Создавалось впечатление, что не Геккерны, а Строганов принял окончательное решение свести родственников на дуэли. И судить надо было одного из самых влиятельных лиц государства! Ясно, что при таком порядке вещей, посланник мог чувствовать себя вполне защищенным.
Тем временем, отобедав на скорую руку, в шестом часу дня, Пушкин вышел из дома. Возможно, у него была предварительная договоренность о повторной встрече с Вревской, или поэт просто искал возможность отвлечься и решил еще раз навестить тригорскую знакомую. Во всяком случае, как следует из письма барона М.Н.Сердобина (сводного брата Б.А.Вревского), они виделись в этот день:
во время короткого пребывания моей невестки здесь ...Александр Сергеевич часто бывал у нас и даже обедал и провел почти весь день у нас накануне этой несчастной дуэли...[567].
Предположим, что память барона подвела, и он соединил в уме события двух последних дней, но существует еще одно свидетельство, которое косвенно подтверждает, что такая встреча, хотя не столь продолжительная, могла состояться и 26 января. Барон Б.А.Вревский писал Н.И.Павлищеву: «Евпраксия Николаевна была с покойным Александром Сергеевичем все последние дни его жизни»[568], то есть последний день не исключался.
Вечером, возвращаясь с Васильевского острова, Пушкин зашел в книжную лавку Лисенкова на Садовой улице, где долго и оживленно беседовал с литератором Б.М. Федоровым.

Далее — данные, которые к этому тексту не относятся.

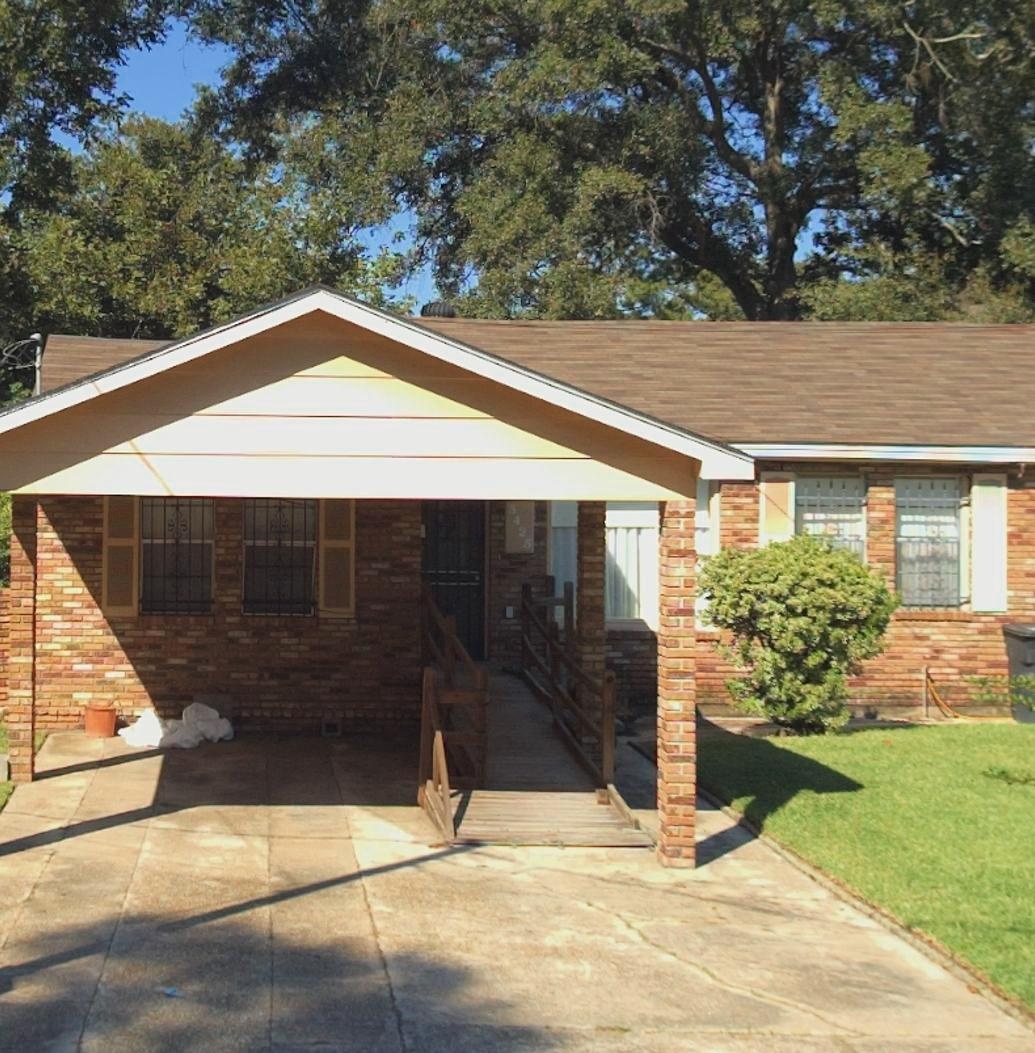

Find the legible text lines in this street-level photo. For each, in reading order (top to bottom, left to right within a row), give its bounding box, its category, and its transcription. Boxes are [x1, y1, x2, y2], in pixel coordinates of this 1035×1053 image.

[506, 503, 532, 550] StreetNumber: 3425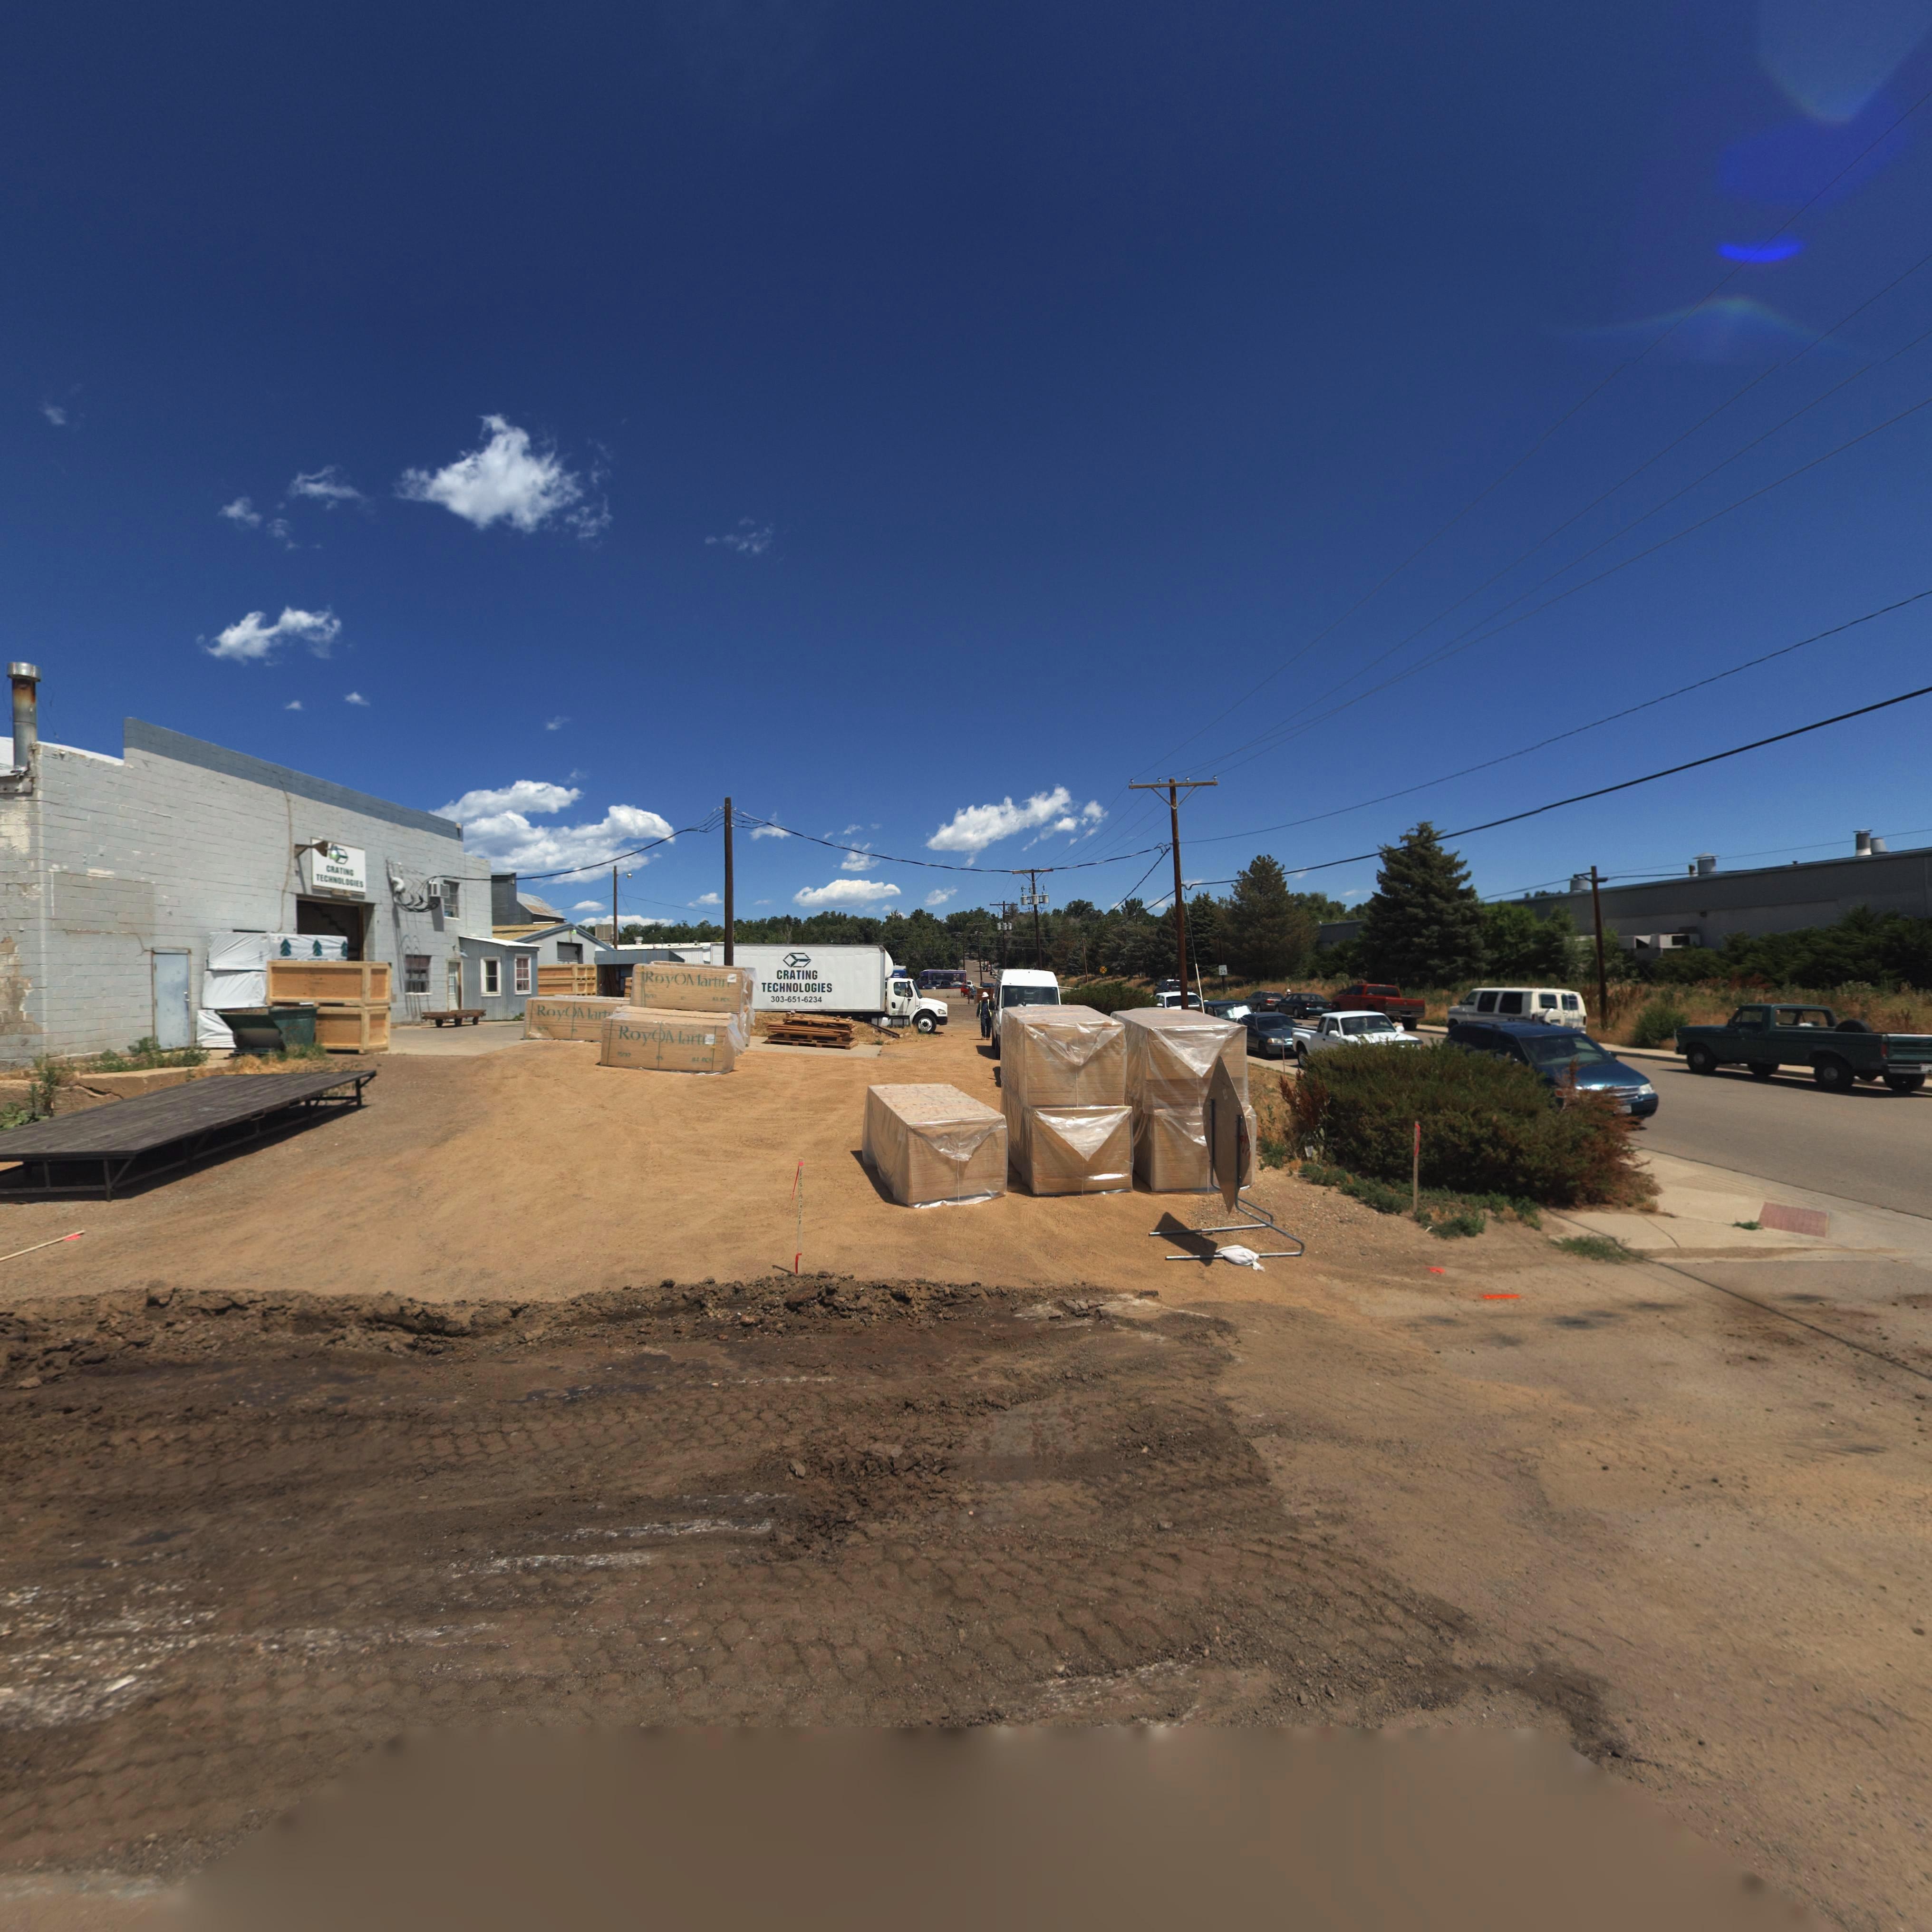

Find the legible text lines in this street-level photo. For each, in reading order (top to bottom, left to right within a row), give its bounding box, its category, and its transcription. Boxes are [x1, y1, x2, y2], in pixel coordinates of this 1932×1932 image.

[324, 864, 354, 876] BusinessName: CRATING
[316, 873, 364, 888] BusinessName: TECHNOLOGIES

После катастрофы Лисенков писал Ефремову, что
они (т.е. Пушкин и Федоров –А.Л.) два или три часа не могли расстаться и пробыли в моем магазине чуть ли не до полуночи ...предложенный им мною чай не пожелали принять и с жаром друг с другом вели непрерывный интересный разговор обо всем литературном мире[569].
В сообщениях подобного рода время играет особую метафорическую роль, указывающую на важность события. «Два или три часа», «чуть ли не до полуночи» - это образное определение, а не точное указание на время. Скорее всего, Пушкин провел в лавке не более двух часов и ушел около десяти часов вечера.